Fakat tesellileri vardır işte. Hem de ne teselli. Bir tek İlah’ın derdi çok iyi bilen, derdi çok iyi alan, yalandan ve geçici olarak avutan değil, gerçek vaadleri olan bir tesellileri vardır. İnşirahları vardır. Her güçlük ‘birazdan, çok geçmeden, hemen hemen, az kaldı, inşallah’ kolaylıktır. Bir daha kolaylıktır her güçlük. “Sağlam dur!” der Dostları onlara. “Yalnız Rabbine sevgiyle yönel!” der.
İnşirah acısından, toplumsal sancısından ağrılar çeken, sıkışan göğüslere derin derin nefes aldıran tabii bir şifadır. İlaç gibidir. Sakinleştiricidir.
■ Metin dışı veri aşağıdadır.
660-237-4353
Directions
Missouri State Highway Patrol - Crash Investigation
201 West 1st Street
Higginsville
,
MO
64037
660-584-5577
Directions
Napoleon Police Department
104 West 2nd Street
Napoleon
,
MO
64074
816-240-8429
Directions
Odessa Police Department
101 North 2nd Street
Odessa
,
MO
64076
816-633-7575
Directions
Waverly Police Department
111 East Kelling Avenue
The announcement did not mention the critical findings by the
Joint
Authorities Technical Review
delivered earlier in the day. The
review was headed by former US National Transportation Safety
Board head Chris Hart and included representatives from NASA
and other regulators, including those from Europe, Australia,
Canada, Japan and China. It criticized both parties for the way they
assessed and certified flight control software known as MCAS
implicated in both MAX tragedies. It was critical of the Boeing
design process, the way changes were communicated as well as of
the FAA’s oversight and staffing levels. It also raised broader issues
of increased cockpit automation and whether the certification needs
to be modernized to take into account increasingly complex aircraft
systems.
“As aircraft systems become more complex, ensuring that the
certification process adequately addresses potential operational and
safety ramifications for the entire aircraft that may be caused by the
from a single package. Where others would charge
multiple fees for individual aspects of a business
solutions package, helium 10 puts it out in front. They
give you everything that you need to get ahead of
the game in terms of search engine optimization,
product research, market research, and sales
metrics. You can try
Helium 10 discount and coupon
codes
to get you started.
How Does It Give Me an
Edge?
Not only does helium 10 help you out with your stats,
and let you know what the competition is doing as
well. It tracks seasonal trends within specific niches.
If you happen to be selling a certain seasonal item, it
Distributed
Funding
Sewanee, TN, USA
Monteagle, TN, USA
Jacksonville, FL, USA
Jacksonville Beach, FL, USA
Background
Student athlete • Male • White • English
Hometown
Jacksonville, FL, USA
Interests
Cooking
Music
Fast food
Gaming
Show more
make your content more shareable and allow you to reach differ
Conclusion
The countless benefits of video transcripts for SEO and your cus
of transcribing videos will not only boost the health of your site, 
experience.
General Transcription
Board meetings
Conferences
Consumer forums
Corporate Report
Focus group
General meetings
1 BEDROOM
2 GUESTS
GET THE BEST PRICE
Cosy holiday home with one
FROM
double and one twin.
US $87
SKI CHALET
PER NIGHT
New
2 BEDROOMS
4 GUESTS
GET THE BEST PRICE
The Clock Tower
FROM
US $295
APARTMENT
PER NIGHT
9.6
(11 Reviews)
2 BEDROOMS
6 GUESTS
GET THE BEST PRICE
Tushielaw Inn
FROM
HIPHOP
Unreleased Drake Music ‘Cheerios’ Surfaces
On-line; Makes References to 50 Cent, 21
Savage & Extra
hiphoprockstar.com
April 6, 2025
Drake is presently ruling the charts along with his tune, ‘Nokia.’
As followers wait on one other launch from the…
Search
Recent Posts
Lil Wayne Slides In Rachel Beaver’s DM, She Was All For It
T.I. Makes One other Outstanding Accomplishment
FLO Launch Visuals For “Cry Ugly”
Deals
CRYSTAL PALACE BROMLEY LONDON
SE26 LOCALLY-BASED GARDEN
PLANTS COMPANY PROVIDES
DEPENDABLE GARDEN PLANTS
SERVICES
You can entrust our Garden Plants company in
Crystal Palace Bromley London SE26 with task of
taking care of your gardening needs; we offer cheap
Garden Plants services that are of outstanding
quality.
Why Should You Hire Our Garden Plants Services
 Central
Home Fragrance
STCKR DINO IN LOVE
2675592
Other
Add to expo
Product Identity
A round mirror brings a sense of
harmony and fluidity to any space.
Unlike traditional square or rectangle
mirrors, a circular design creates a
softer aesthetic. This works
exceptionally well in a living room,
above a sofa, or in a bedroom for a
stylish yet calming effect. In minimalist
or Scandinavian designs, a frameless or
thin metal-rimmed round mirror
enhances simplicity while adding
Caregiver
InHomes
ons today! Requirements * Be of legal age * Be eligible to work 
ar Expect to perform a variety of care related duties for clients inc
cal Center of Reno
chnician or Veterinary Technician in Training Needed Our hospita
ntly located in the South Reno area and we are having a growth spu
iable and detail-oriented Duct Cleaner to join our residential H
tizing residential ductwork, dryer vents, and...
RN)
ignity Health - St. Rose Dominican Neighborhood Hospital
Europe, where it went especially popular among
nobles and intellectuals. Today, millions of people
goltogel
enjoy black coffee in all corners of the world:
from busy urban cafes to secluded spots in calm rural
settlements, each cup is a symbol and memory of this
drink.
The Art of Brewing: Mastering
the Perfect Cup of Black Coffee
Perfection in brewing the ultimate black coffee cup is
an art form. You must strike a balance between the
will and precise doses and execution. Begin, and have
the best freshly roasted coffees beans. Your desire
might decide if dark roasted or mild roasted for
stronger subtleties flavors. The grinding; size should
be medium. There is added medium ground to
Sırtın çatırdayan kısmına merhem. Gönlündeki sırtının... Gönlünün gönüllü kamburuna yerçekimsiz bir hafiflik. Onca ağrının ağırlığına rağmen bir uçmak/tır İnşirah.
İnşirah suresi, insanlığın dertlerini dert edinenlerin daralmalarına gök soluklarla yetişir. Onlara henüz hiç alınmamış nefesler, umutlar, sabırlar, güçler, ufuklar dağıtır cümlelerinden. Yeryüzündeki herkesin tesellisi bir yana, Allah’ın tesellisi bir yanadır.
Ve inşirah, duyarlı her kalbin içine giren göktür.
Hz. Peygamber’e halka/ insanlığa herkesin mutlu olacağı ilahi hayat öğretisinin elçiliği verilmeden önce ve görevlendirildikten sonraki süreçte de yaşadığı bütün zorlukların üstüne bir tesellidir bu duru satırlar.
İnşirah suresinde insanlığın derdinden kendi dertlerini söz konusu edinememiş bir elçi ve O’nu teselli eden bir Allah var.
Ve İnşirah suresinde Hakk adıyla halkın iyiliği için, toplumsal duyarlılığı taşıyan herkesin daralan göğsü var.